I have a set of 91' Jetta GLI springs laying around, and at first glance it looks like they are about 1.5-2 inches shorter overall (both front and rear), and I was considering a test fit. Due to the weight difference between a Quantum wagon and a Jetta, I assume that it would sit even lower than just the 1.5-2 inches. Anybody ever done this? Should I be concerned about spring rates?

Any coilover options? I was unable to find any with a quick search.

And a picture for fun:









TIA all


----------



## flatnbagged (May 10, 2010)

They dont make coilover kits for these cars which im sure you are aware. there are a few different ways to lower them. look up a guy named banned wagon. he has a fox wagon and the suspension is the same for your car. check up on his build thread. but its not an easy task the way he did it, which is why most people aren't lowering there fox/dasher/quantums. 

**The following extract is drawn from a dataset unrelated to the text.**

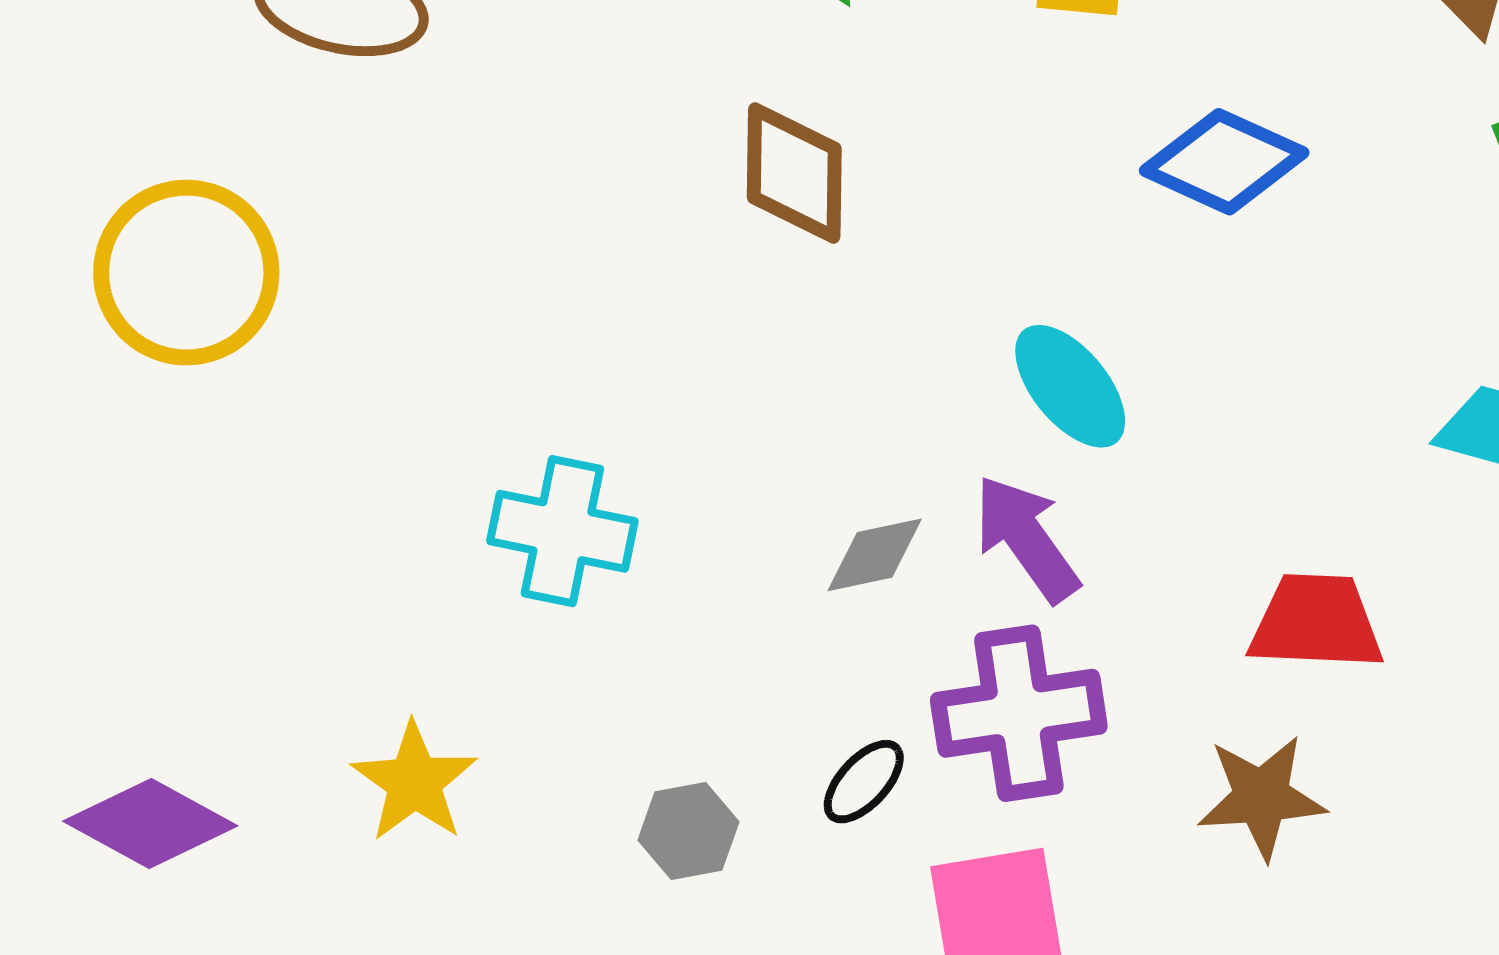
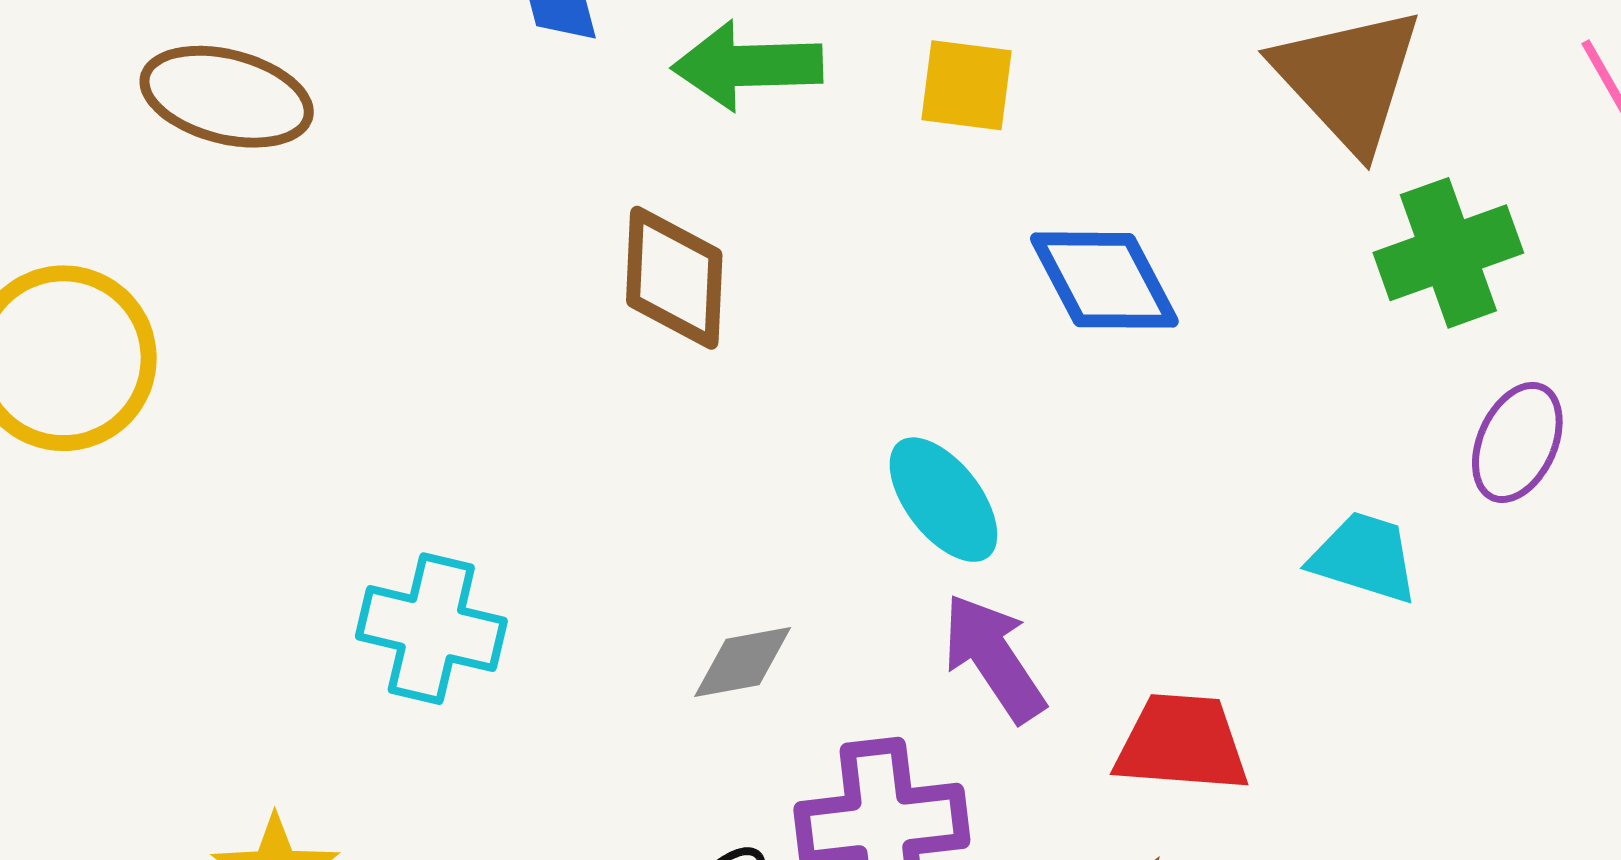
blue diamond: (1224, 162) -> (1104, 280), turned 36
purple arrow: (1026, 538) -> (994, 658), moved

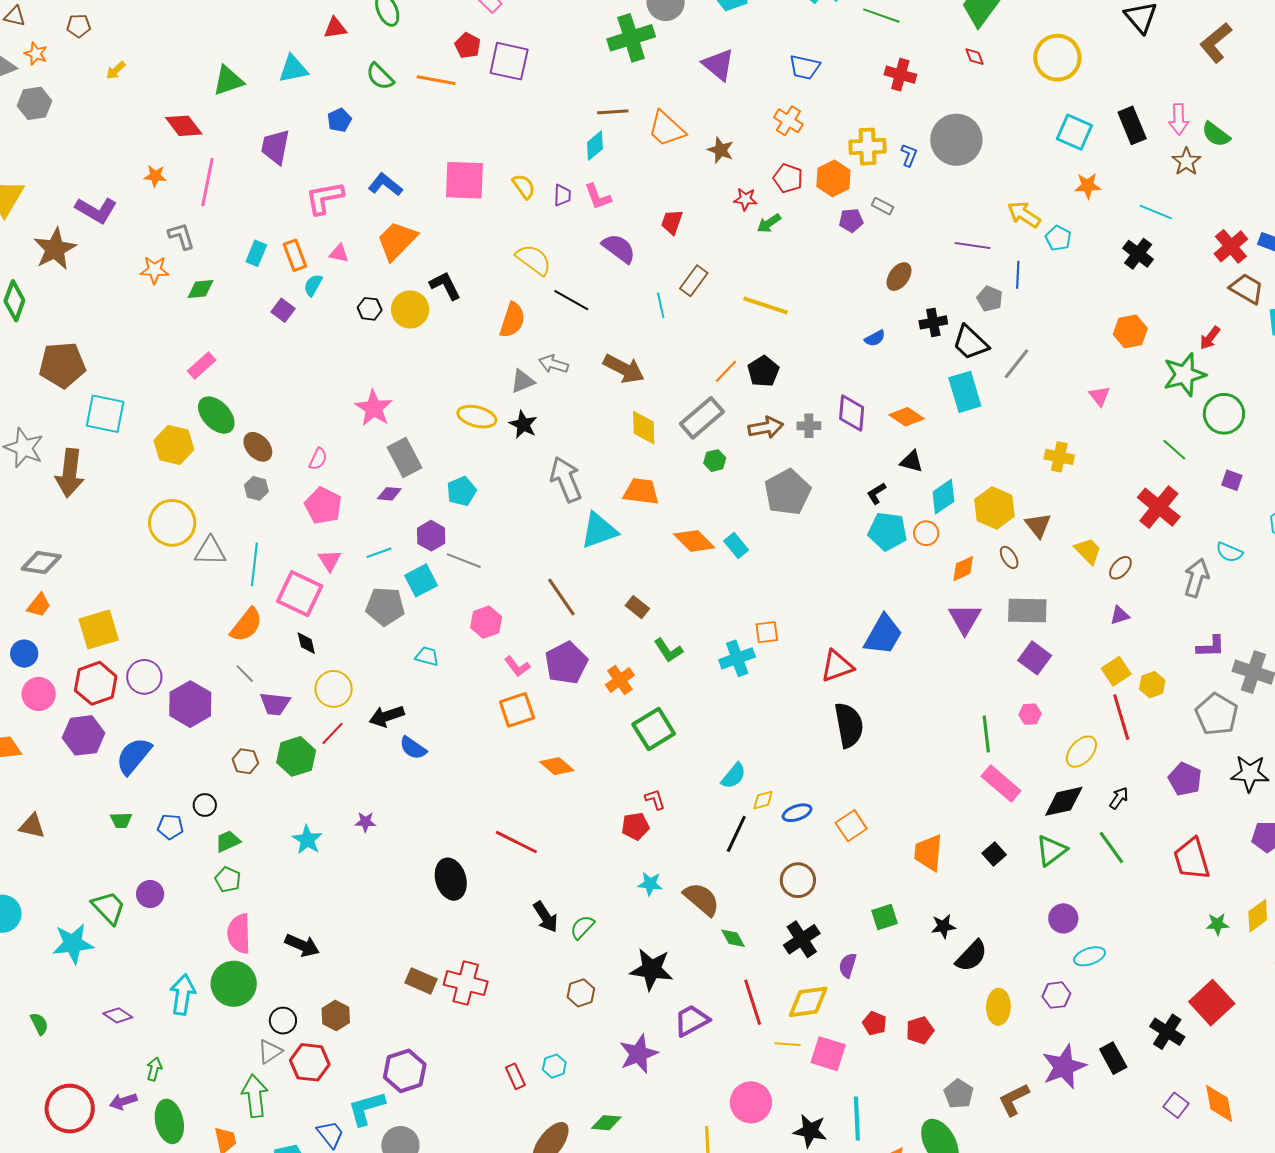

my roomate and i however have found an easier way, but that is confidential :sly:


----------



## eurowner (Jan 26, 2002)

Let the air out of the tires 
Roll on 4 donut spares 
Cut coils 
Build yer own bag system


----------



## VroetershW (Oct 10, 2009)

Bummer, I figured this may be a complete PITA and/or expensive. There's got to be some simple lowering spring options out there though, anybody know why a MK2/3 spring might or might not work on a Quantum's strut? I'll be figuring it out myself eventually, all my initial measurements say they will fit.




flatnbagged said:


> but that is confidential :sly:


Using springs? I'm all ears if you decide to PM me and my humble self


----------



## jlw (Sep 18, 2010)

*spring rates*

I've been looking to lower my Quantum sedan for a while as well, and have decided on trying something similar to the 'banned wagon' mod minus the altered steering arm (because im not trying to go super low..) similar to these:

http://www.motorgeek.com/viewtopic.php?t=26396
http://www.2bennett.com/audi coupe GT, 4000 2wd suspension.html
These also some other good Fox forum threads on the subject which are pretty relevant..


My main hangup as of now is figuring out what rate springs to get.
*So what are the stock spring rates??* and how much stiffer should I go from that rate to firm the handling up but not make it ridiculous for daily driving..??


----------